**WHAT THE EXERCISE ASKS:** From the wildfires newsletter post, return word for word the passage starting at "Welcome to OPE!, the" and ending at "up with one.".

**PROVIDED TEXT:**
Original OPE! LA wildfires newsletter post.
Welcome to OPE!, the newsletter by writer and music journalist Brady Gerber. This is where I share the top music industry news of the week, my favorite (and new-to-me) songs and links, and various musings on life. All typos are intentional.

Well, hello there. How are you?
So, yes. The wildfires.
This is a surreal newsletter to write. I won’t pretend what I’m writing is unique or notable compared to all the stories we’re seeing on the news. I’m OK right now. I’m lucky that I could drive to a relative’s place many miles south of the evacuation zones, from which I’m writing this newsletter, and where we’re waiting and seeing until the strong winds finally calm down, hopefully by the end of this week. A lot of people were not lucky. Today, I’m just trying to process the past week for myself. I don’t have a neat “this is what this all means” thesis. I have no desire to come up with one.

**DATA SHOWN:**
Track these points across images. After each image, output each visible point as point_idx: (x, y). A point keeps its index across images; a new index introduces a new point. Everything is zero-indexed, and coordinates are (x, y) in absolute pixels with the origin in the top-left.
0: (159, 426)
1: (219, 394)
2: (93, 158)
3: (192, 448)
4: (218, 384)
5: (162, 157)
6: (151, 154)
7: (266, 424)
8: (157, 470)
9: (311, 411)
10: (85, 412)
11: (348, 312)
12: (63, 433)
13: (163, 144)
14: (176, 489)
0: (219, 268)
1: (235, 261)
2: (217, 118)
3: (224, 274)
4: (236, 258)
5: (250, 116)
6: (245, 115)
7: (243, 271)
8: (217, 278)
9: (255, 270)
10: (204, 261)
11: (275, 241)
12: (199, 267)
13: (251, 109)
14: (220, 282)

...

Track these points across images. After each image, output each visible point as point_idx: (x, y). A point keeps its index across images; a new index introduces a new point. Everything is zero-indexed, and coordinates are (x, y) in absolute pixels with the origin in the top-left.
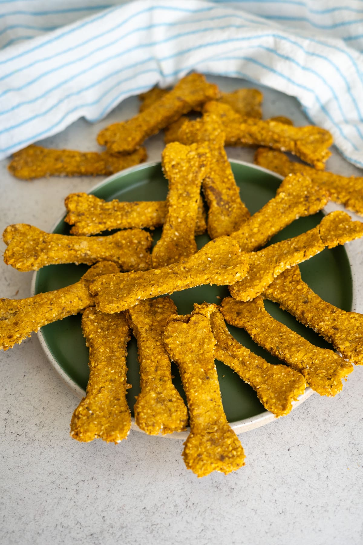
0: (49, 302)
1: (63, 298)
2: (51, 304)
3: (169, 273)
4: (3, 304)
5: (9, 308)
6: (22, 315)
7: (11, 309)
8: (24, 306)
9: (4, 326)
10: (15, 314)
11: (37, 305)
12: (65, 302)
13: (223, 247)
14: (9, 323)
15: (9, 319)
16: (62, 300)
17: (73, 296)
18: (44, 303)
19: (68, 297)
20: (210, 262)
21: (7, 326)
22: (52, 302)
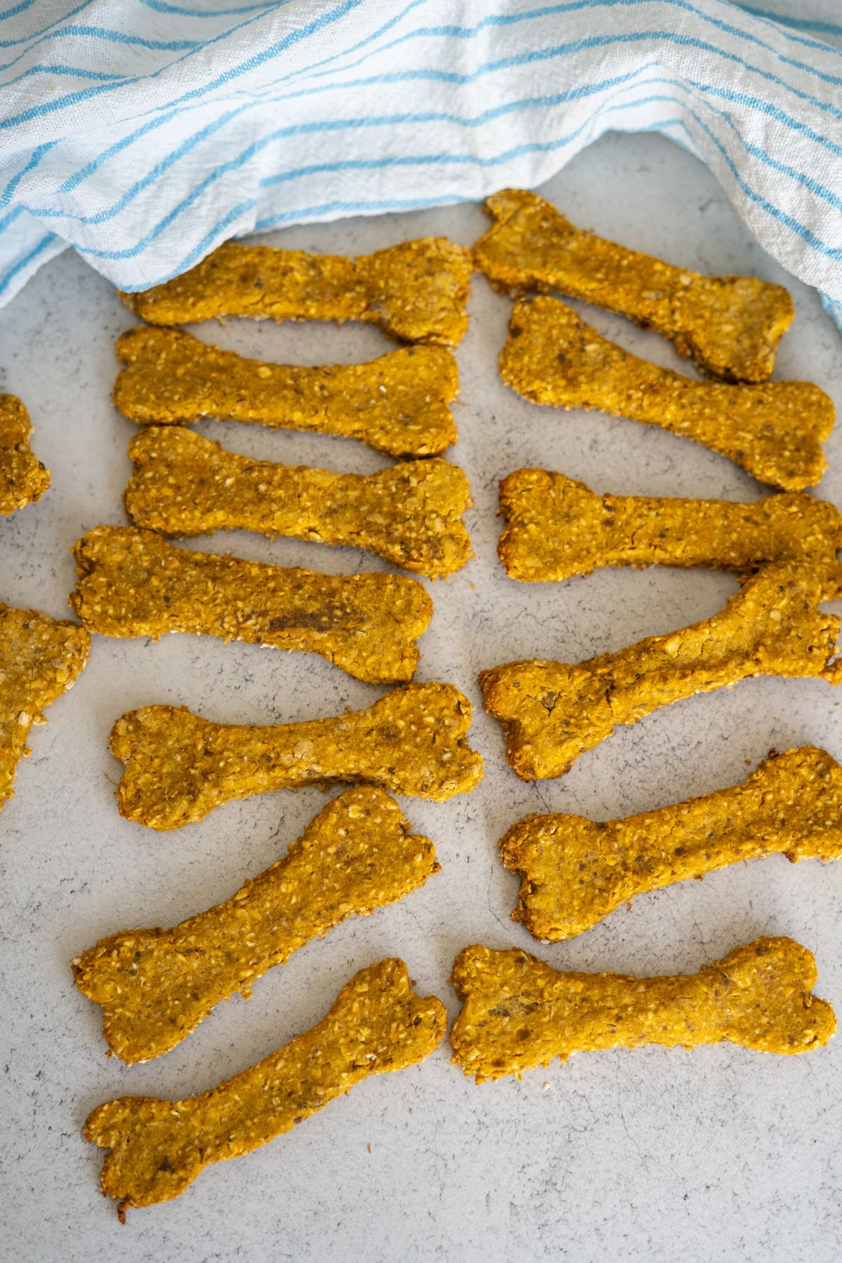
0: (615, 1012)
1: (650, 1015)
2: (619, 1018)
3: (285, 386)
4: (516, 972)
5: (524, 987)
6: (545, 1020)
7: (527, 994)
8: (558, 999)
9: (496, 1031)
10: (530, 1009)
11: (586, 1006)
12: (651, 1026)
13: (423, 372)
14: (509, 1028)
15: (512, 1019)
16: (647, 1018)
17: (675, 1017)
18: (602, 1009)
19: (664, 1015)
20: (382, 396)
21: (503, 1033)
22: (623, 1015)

**EXPECTED OUTPUT:**
Welcome to OPE!, the newsletter by writer and music journalist Brady Gerber. This is where I share the top music industry news of the week, my favorite (and new-to-me) songs and links, and various musings on life. All typos are intentional.

Well, hello there. How are you?
So, yes. The wildfires.
This is a surreal newsletter to write. I won’t pretend what I’m writing is unique or notable compared to all the stories we’re seeing on the news. I’m OK right now. I’m lucky that I could drive to a relative’s place many miles south of the evacuation zones, from which I’m writing this newsletter, and where we’re waiting and seeing until the strong winds finally calm down, hopefully by the end of this week. A lot of people were not lucky. Today, I’m just trying to process the past week for myself. I don’t have a neat “this is what this all means” thesis. I have no desire to come up with one.